Problem to solve:
Locate each line below containing the word "True" and copy those lines out. Treat the match as case-sensitive.

Dataset:

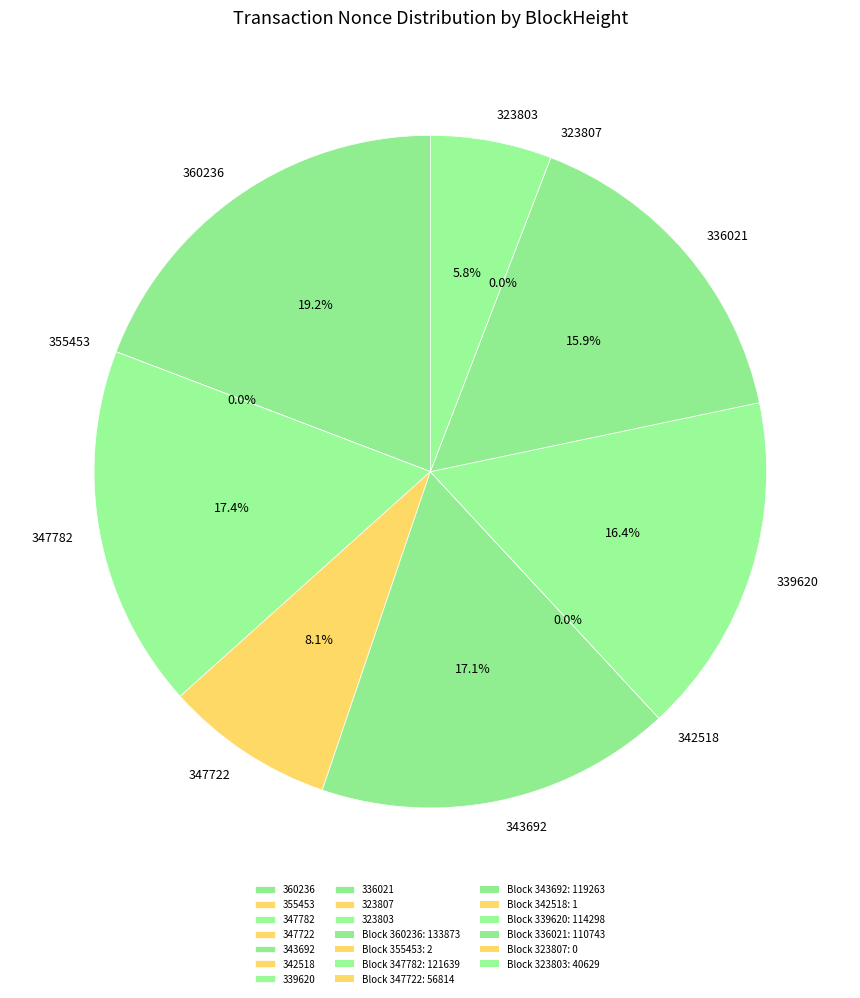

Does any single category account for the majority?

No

...

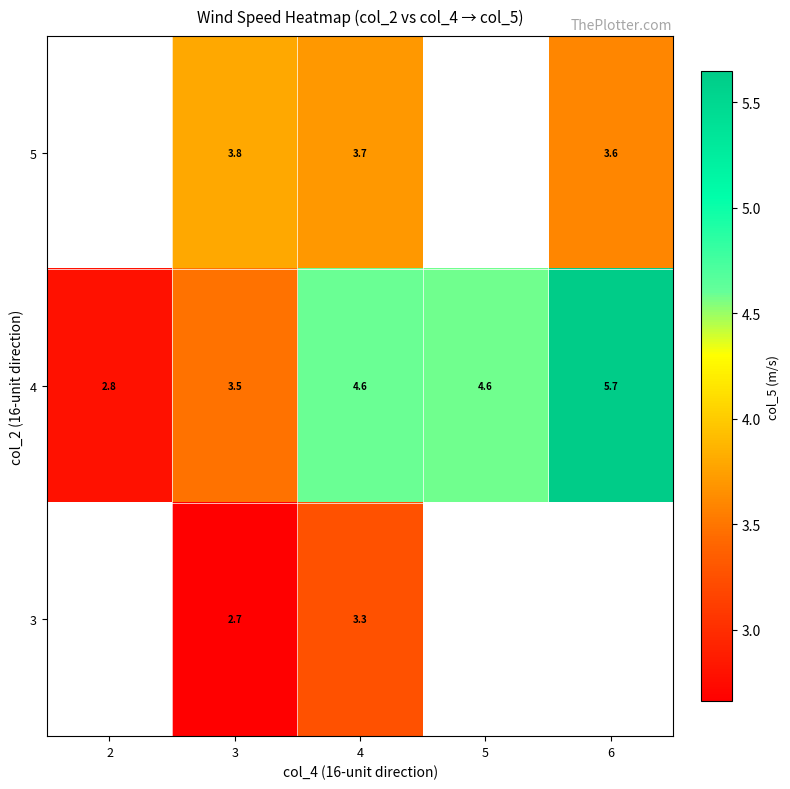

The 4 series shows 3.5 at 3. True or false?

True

...

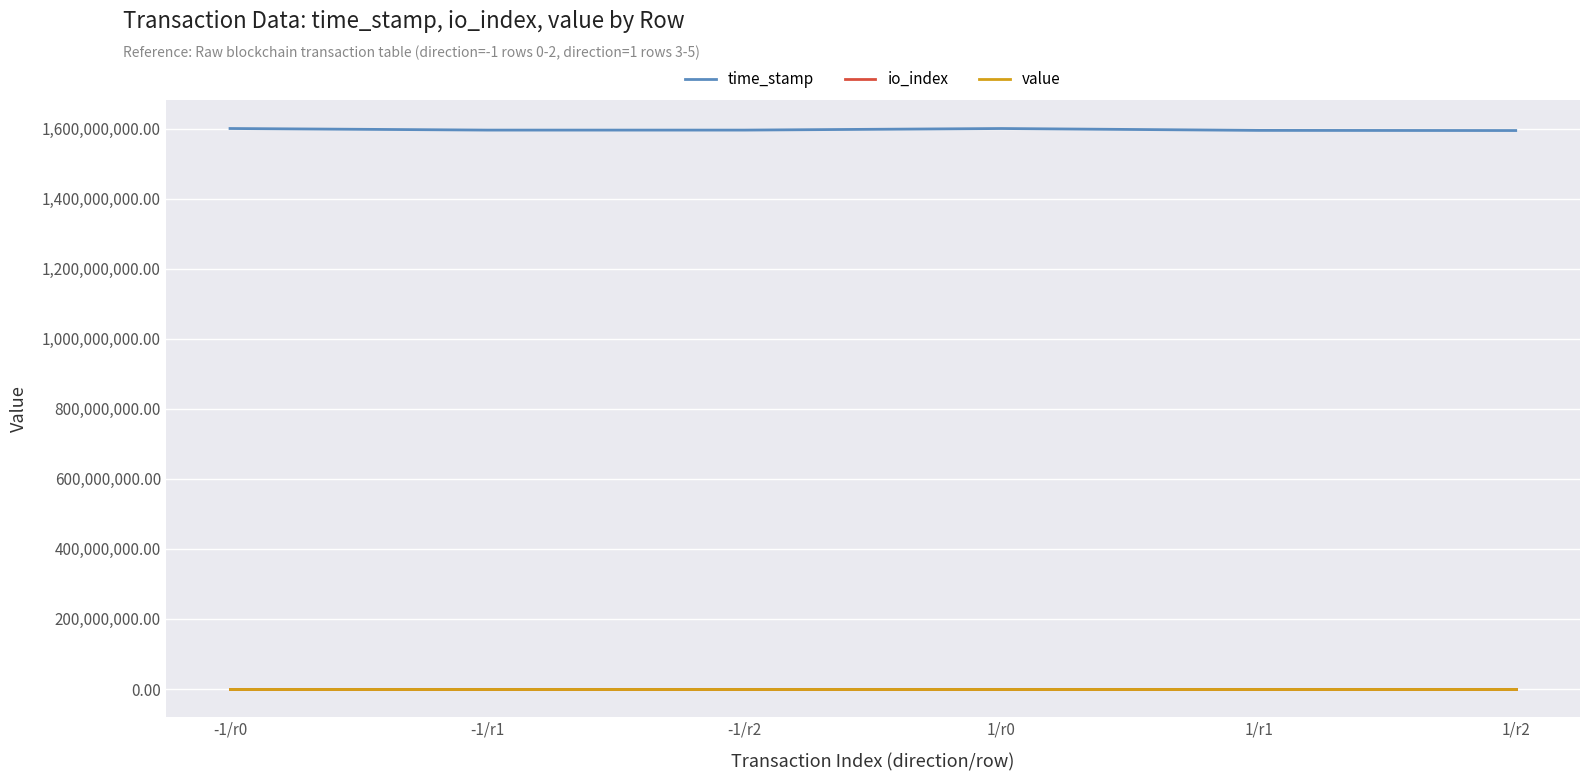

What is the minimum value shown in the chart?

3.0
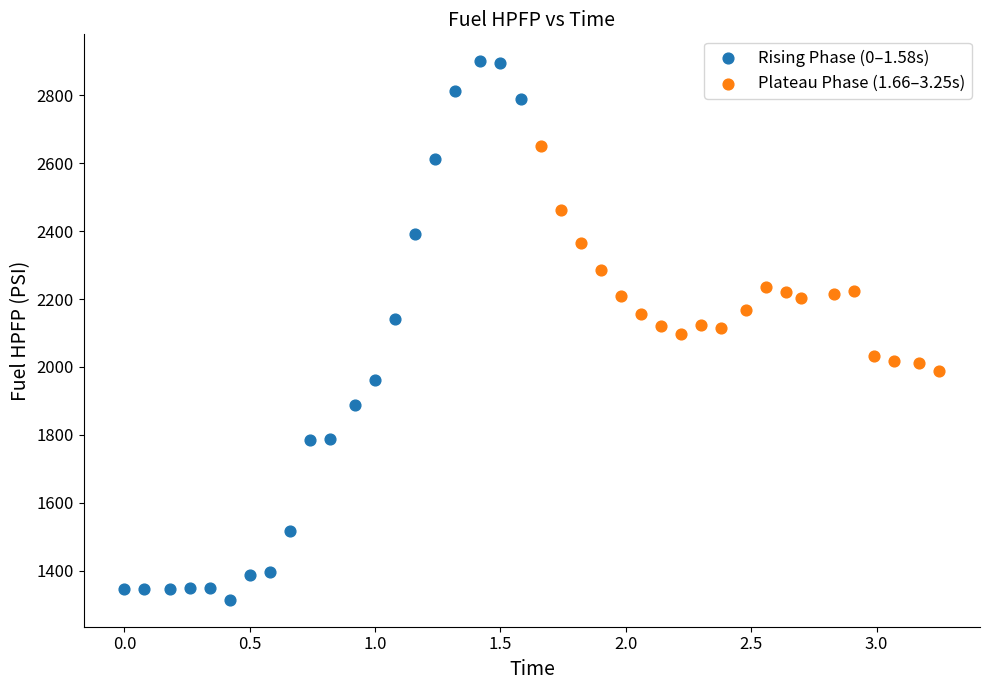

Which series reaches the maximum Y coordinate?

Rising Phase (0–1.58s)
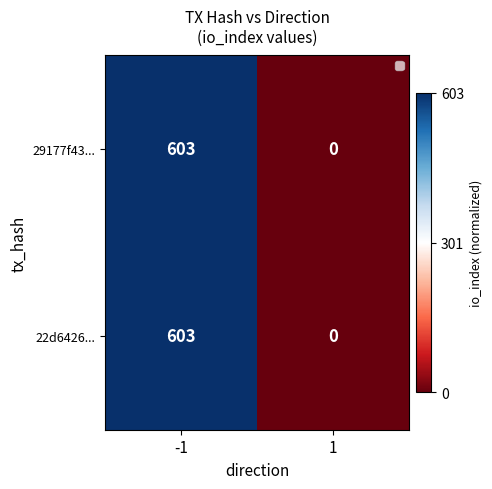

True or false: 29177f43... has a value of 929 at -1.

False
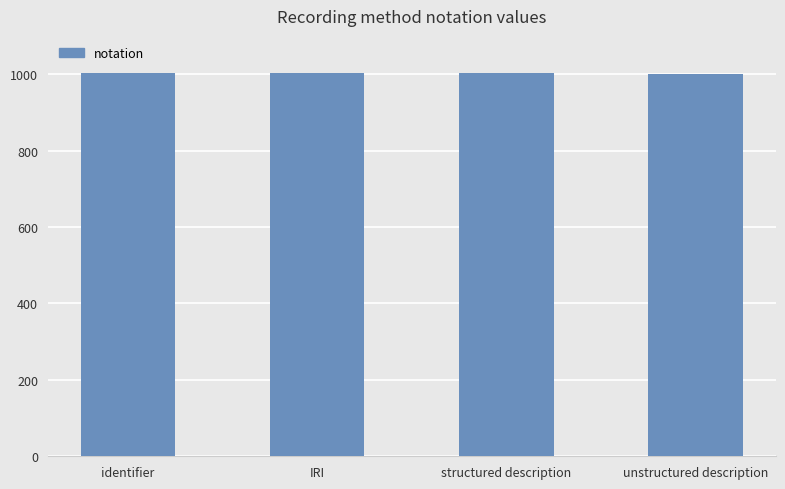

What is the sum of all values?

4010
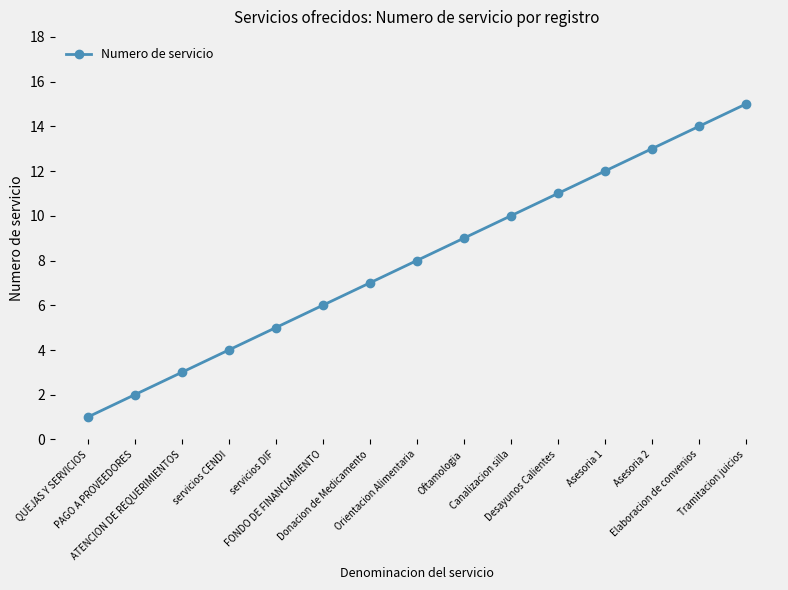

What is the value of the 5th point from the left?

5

Problem solution:
The 4 series shows 3.5 at 3. True or false?
True
True or false: 29177f43... has a value of 929 at -1.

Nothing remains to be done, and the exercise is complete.